[Note: The following text was taken verbatim from the “M Men-Gleaner Manual, Love, Marriage, and You” used in 1956-1957. Previous entries in this series can be found here.]
Chastity and You
During World War II two soldiers, Tom and Vince, were off duty for six hours in a small French town. Both were in their early twenties and were morally clean. They sauntered about the streets in the dusk of the evening and then stopped for some food in a dimmed-out eating place. Two girls were seated at a table nearby and smiled at them in a friendly way. Before long, the girls came over to their table and started a simple conversation in broken English. Tom and Vince did not give them any encouragement and the girls finally left the eating place. However, as they arose to leave, one of the girls handed Tom a card with an address and telephone number on it.
As soon as the girls had gone, Tom suggested that they follow them to their rooms. Vince flatly refused, with the statement, “I’m a Mormon, and God and my Church tell me that’s wrong.”
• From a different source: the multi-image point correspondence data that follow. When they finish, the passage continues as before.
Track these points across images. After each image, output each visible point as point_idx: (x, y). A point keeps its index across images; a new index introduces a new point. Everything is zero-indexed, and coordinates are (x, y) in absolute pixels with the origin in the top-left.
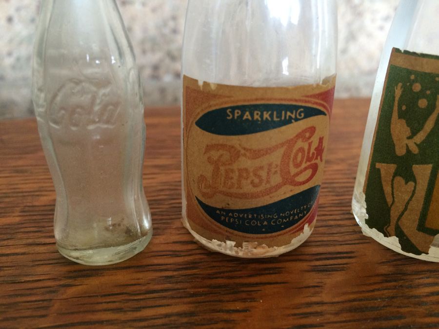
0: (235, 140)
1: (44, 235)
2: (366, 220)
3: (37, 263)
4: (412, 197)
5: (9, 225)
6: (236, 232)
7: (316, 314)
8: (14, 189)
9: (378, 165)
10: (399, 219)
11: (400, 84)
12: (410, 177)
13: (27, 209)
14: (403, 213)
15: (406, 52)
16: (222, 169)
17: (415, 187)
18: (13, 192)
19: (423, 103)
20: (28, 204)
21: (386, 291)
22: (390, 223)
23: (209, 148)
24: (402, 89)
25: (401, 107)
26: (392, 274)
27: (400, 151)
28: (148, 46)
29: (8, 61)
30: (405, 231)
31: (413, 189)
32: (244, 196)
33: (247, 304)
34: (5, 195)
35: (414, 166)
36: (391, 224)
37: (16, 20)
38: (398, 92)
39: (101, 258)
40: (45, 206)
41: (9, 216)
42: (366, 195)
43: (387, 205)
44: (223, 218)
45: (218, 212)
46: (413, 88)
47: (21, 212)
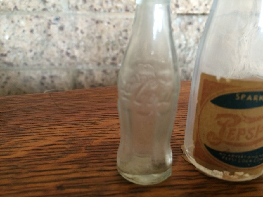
0: (239, 112)
1: (105, 164)
3: (108, 183)
5: (82, 158)
6: (231, 166)
8: (76, 135)
13: (88, 148)
16: (228, 129)
18: (75, 137)
20: (88, 145)
23: (219, 116)
29: (30, 55)
32: (240, 145)
34: (72, 139)
37: (35, 31)
40: (98, 146)
41: (80, 152)
44: (223, 157)
45: (221, 154)
47: (86, 150)
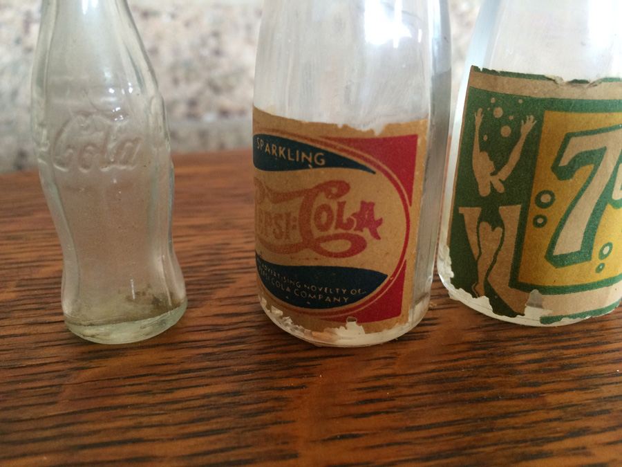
1: (48, 312)
2: (451, 279)
3: (40, 345)
4: (500, 246)
7: (387, 387)
8: (7, 259)
9: (461, 210)
10: (487, 275)
11: (480, 110)
12: (496, 222)
13: (24, 283)
14: (492, 267)
15: (485, 70)
17: (503, 234)
19: (506, 131)
20: (26, 277)
21: (473, 360)
22: (477, 280)
24: (483, 115)
25: (483, 137)
26: (481, 342)
27: (484, 191)
28: (181, 73)
30: (496, 288)
31: (501, 236)
33: (304, 380)
35: (500, 207)
36: (480, 281)
38: (479, 120)
39: (123, 335)
40: (47, 278)
42: (450, 247)
43: (474, 258)
46: (494, 113)
47: (17, 286)
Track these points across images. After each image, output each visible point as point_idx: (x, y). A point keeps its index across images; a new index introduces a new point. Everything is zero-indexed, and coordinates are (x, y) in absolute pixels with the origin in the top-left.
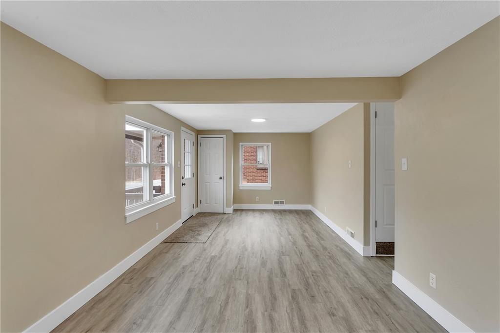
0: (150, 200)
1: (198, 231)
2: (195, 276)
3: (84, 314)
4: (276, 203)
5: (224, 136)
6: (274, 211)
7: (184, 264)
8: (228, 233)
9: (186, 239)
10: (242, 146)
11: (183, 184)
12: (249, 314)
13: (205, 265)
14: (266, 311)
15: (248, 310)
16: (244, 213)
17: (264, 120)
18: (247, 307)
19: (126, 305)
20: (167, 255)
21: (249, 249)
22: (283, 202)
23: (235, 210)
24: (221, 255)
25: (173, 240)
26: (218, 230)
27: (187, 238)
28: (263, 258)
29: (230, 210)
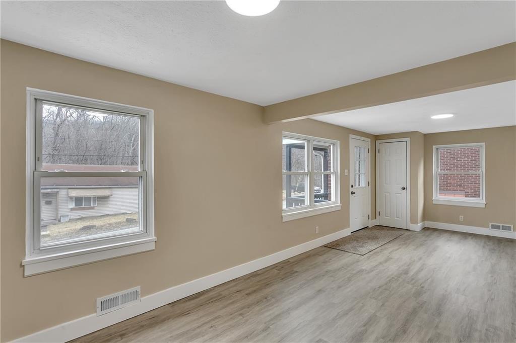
0: (310, 205)
1: (363, 243)
2: (333, 281)
3: (243, 280)
4: (494, 227)
5: (408, 139)
6: (489, 238)
7: (329, 268)
8: (396, 252)
9: (345, 248)
10: (437, 149)
11: (353, 193)
12: (361, 332)
13: (348, 276)
14: (383, 338)
15: (363, 328)
16: (436, 234)
17: (451, 116)
18: (364, 326)
19: (268, 284)
20: (320, 257)
21: (411, 274)
22: (510, 227)
23: (425, 229)
24: (372, 271)
25: (333, 246)
26: (386, 246)
27: (348, 247)
28: (423, 287)
29: (418, 227)
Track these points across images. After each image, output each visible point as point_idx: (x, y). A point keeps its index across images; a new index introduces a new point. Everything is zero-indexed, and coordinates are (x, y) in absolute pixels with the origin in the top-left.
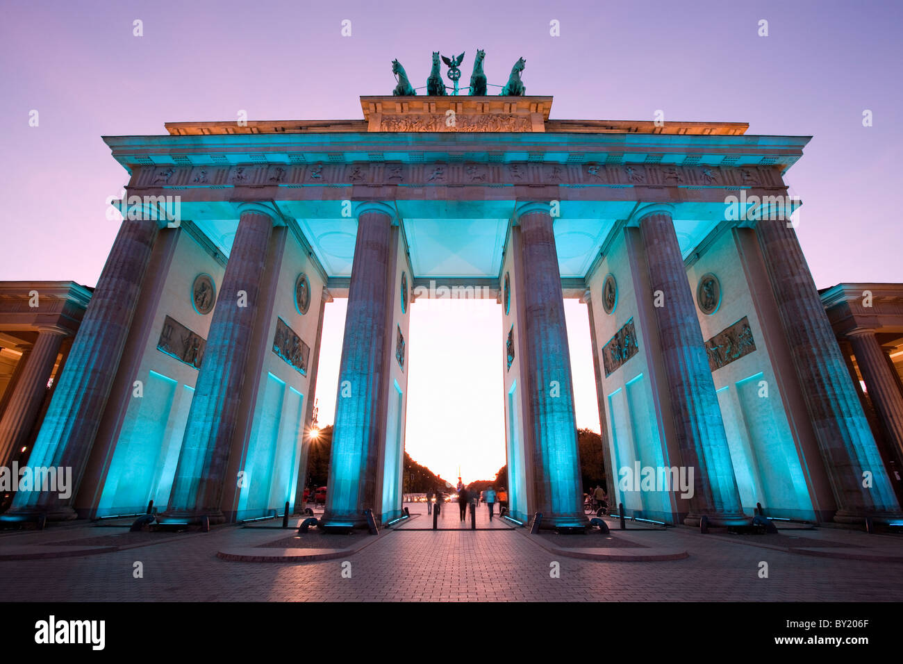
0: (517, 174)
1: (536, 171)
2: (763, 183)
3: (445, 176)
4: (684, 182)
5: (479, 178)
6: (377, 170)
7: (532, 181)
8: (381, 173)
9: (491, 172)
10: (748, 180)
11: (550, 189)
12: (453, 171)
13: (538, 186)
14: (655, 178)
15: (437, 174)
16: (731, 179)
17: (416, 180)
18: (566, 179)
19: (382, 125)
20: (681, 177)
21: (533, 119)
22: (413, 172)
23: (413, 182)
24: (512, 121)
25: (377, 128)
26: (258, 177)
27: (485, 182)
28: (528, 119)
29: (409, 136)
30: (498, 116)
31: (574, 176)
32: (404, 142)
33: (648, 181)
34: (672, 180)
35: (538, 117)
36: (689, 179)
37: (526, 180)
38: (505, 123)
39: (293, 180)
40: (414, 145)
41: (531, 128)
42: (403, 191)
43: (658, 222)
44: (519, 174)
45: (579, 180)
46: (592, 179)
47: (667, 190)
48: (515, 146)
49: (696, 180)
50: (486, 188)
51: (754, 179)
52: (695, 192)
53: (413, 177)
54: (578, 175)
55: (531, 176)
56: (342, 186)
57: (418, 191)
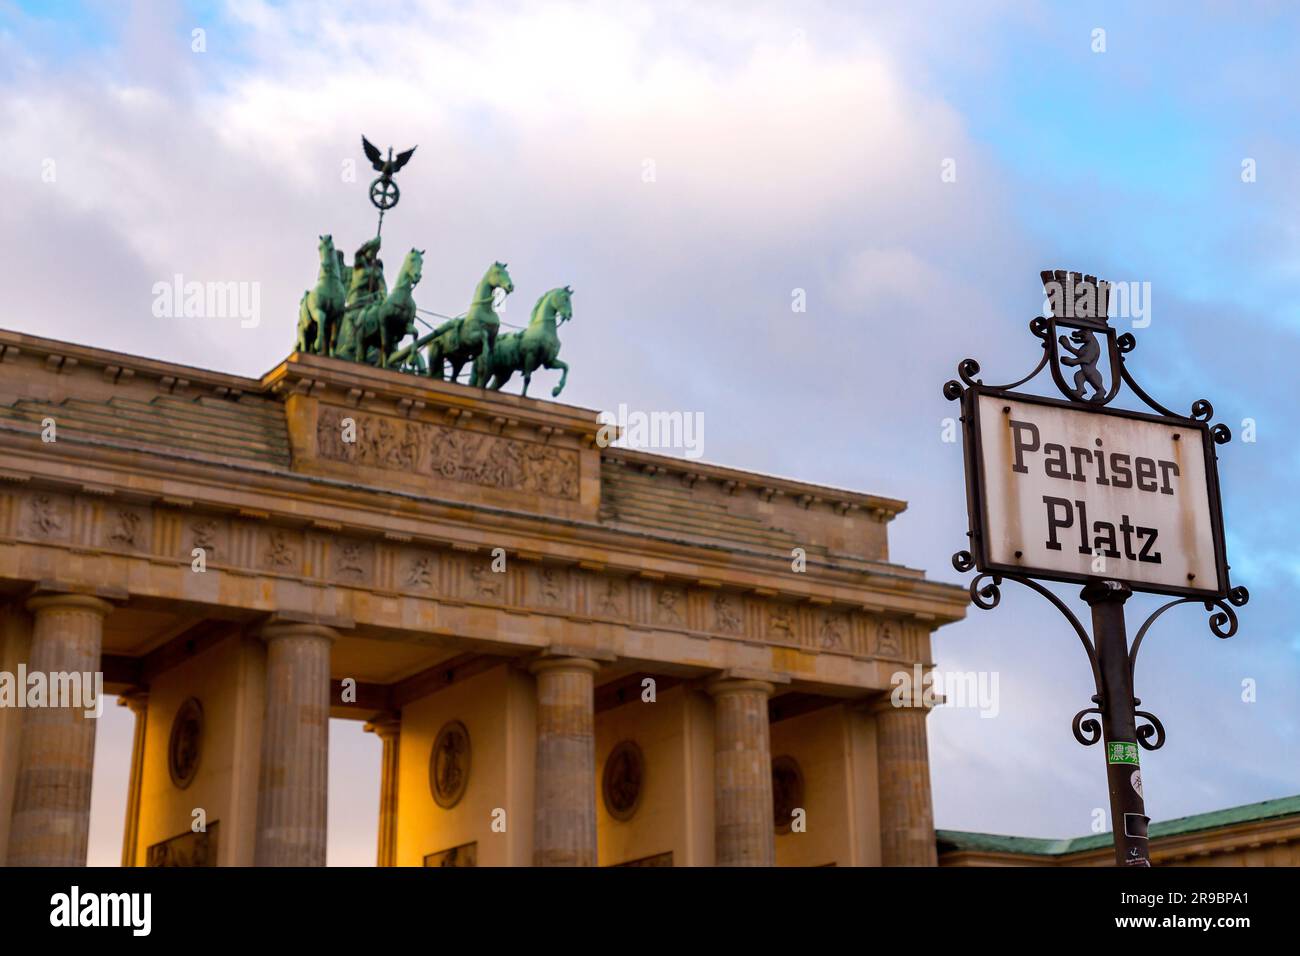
0: (552, 590)
1: (581, 589)
2: (904, 653)
3: (435, 578)
4: (797, 637)
5: (491, 591)
6: (318, 547)
7: (573, 611)
8: (327, 556)
9: (511, 581)
10: (885, 645)
11: (602, 629)
13: (582, 621)
14: (756, 628)
15: (424, 573)
16: (862, 639)
17: (387, 581)
18: (625, 611)
19: (319, 431)
20: (794, 628)
21: (584, 464)
22: (383, 563)
23: (383, 585)
24: (548, 463)
25: (310, 437)
26: (88, 528)
27: (500, 601)
28: (574, 463)
29: (397, 502)
30: (526, 447)
31: (638, 607)
32: (382, 508)
33: (745, 629)
34: (780, 632)
35: (590, 462)
36: (804, 633)
37: (564, 605)
38: (535, 465)
39: (162, 548)
40: (398, 516)
41: (579, 485)
42: (364, 602)
43: (748, 712)
44: (555, 591)
45: (645, 615)
46: (664, 616)
47: (769, 651)
48: (561, 542)
49: (814, 636)
50: (501, 615)
51: (894, 644)
52: (808, 659)
53: (383, 573)
54: (644, 604)
55: (573, 597)
56: (253, 576)
57: (389, 606)
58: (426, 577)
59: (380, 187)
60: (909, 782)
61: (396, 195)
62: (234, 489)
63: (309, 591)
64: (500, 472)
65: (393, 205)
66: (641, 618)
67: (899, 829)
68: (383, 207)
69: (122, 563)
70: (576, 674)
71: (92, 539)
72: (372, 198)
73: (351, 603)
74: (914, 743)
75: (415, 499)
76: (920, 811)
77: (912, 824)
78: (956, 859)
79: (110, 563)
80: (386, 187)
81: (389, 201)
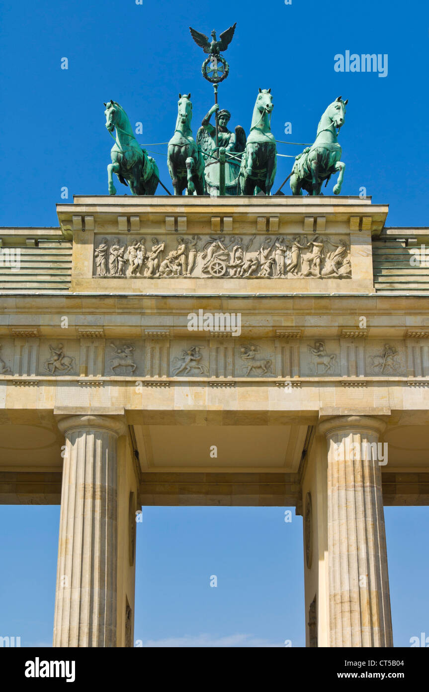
1: (353, 355)
3: (205, 363)
6: (92, 350)
8: (100, 359)
9: (279, 357)
12: (217, 352)
15: (192, 360)
18: (403, 369)
21: (354, 245)
27: (270, 376)
31: (415, 363)
35: (362, 241)
37: (338, 372)
41: (350, 263)
44: (326, 360)
54: (422, 360)
70: (352, 431)
73: (126, 397)
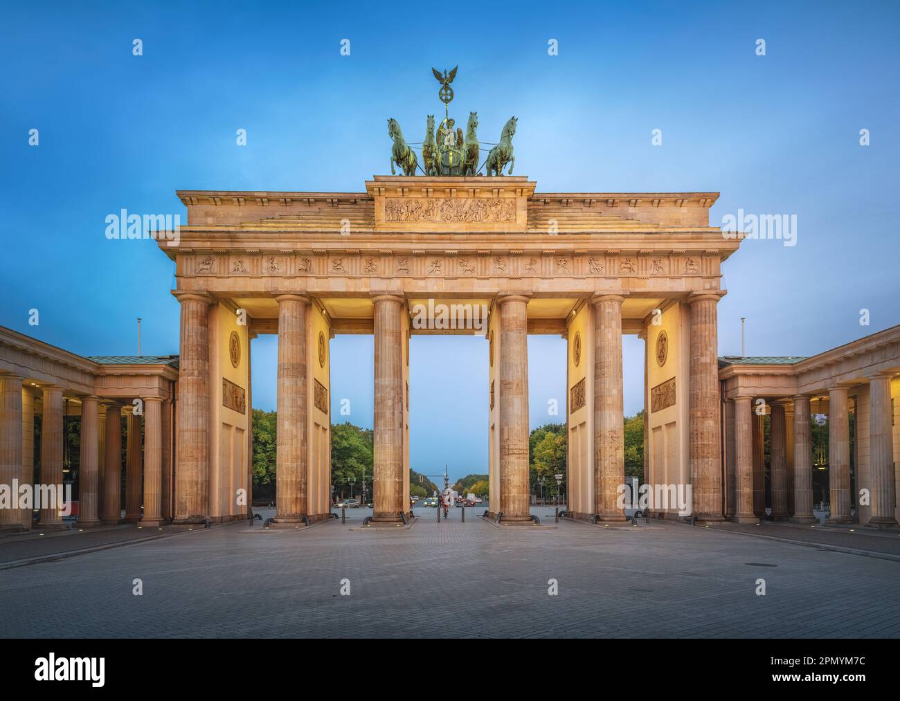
0: (500, 266)
1: (515, 264)
3: (442, 268)
4: (636, 271)
5: (470, 270)
6: (387, 262)
7: (512, 274)
8: (391, 265)
9: (479, 265)
10: (691, 269)
11: (527, 281)
12: (449, 263)
13: (516, 279)
14: (612, 269)
15: (436, 266)
16: (676, 268)
17: (419, 272)
18: (539, 271)
19: (386, 211)
20: (635, 268)
21: (518, 204)
22: (417, 265)
23: (417, 274)
24: (499, 207)
25: (382, 214)
26: (289, 268)
27: (474, 275)
28: (513, 204)
29: (414, 236)
30: (488, 201)
31: (546, 268)
32: (409, 241)
33: (606, 271)
34: (627, 270)
35: (522, 202)
36: (640, 269)
37: (507, 272)
38: (493, 208)
39: (319, 271)
40: (416, 243)
41: (516, 215)
42: (410, 283)
43: (607, 311)
44: (502, 266)
45: (550, 271)
46: (561, 271)
47: (620, 281)
48: (498, 243)
49: (646, 270)
50: (475, 280)
51: (696, 267)
52: (642, 282)
53: (417, 270)
54: (550, 265)
55: (511, 268)
56: (360, 278)
57: (422, 283)
58: (437, 268)
59: (444, 92)
60: (701, 335)
61: (452, 94)
62: (341, 242)
63: (385, 281)
64: (474, 215)
65: (451, 99)
66: (548, 273)
67: (695, 358)
68: (447, 101)
69: (304, 279)
70: (514, 303)
71: (291, 271)
72: (441, 98)
73: (404, 284)
74: (705, 316)
75: (422, 234)
76: (706, 349)
77: (702, 355)
78: (729, 371)
79: (299, 281)
80: (446, 91)
81: (449, 97)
Tom replied, “Ah, just this once. We’re due to go to the front lines soon, and no one will know anything about it.”
Vince quickly retorted, “God and my conscience always know what I do, and besides I believe that Sally (his fiance at home) and I will be happier in marriage if I don’t.”
Tom was convinced. In fact, an hour or two later he nudged Vince and said, “I’m glad you are with me. You have helped me to do what is right.”
1. What worth-while lessons are illustrated by this incident?
2. Was Vince right in his belief that his own marriage would be happier if he didn’t go to the rooms of these girls?